━━━━━ Input records

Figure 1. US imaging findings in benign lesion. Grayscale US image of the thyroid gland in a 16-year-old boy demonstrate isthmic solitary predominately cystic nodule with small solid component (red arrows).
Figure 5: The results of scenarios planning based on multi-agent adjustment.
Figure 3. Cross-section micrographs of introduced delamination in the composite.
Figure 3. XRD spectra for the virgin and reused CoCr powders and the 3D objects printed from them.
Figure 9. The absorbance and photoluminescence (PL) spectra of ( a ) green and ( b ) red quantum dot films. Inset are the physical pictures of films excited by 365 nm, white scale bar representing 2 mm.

━━━━━━━━━━
━━━━━ Input records

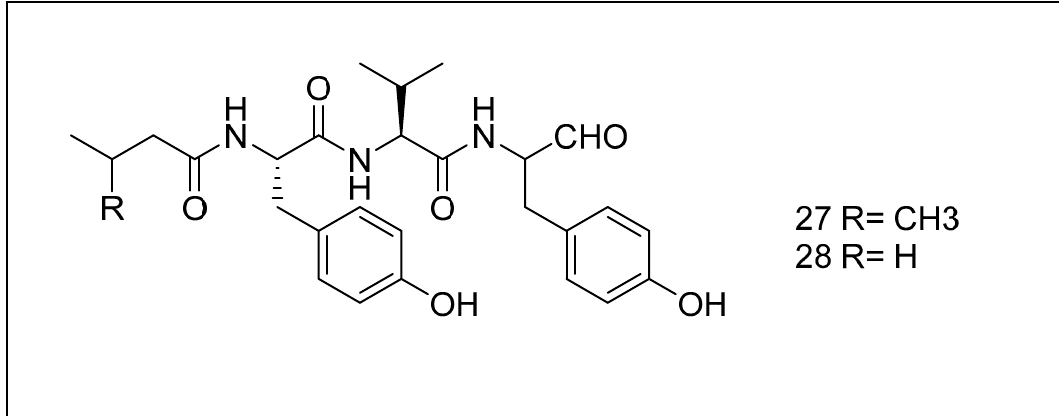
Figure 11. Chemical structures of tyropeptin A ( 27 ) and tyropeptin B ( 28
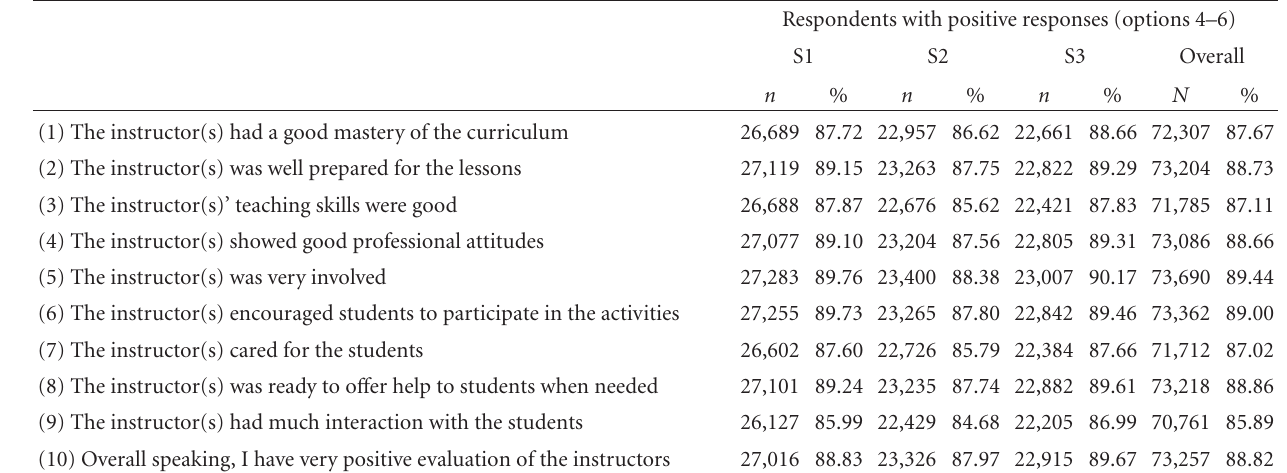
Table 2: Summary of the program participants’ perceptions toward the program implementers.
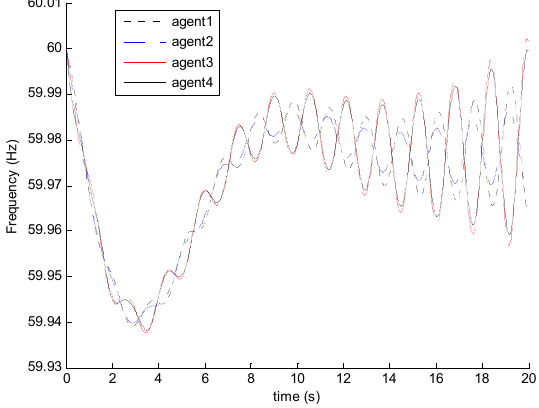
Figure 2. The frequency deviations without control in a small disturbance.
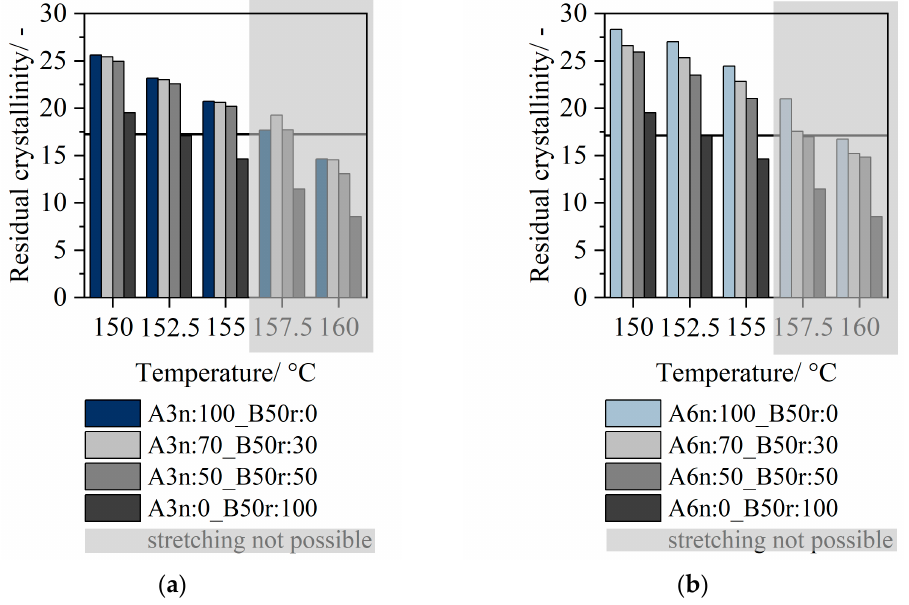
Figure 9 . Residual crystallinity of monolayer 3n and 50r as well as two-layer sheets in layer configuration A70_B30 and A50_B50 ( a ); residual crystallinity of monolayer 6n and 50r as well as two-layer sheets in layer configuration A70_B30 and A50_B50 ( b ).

━━━━━━━━━━

[Work item] Which lines run from the one holding "Figure 3. Cross-section" through the one holding "Figure 9. The" in the records above? Repeat them exactly, both included, and nothing more.

[Answer section]
Figure 3. Cross-section micrographs of introduced delamination in the composite.
Figure 3. XRD spectra for the virgin and reused CoCr powders and the 3D objects printed from them.
Figure 9. The absorbance and photoluminescence (PL) spectra of ( a ) green and ( b ) red quantum dot films. Inset are the physical pictures of films excited by 365 nm, white scale bar representing 2 mm.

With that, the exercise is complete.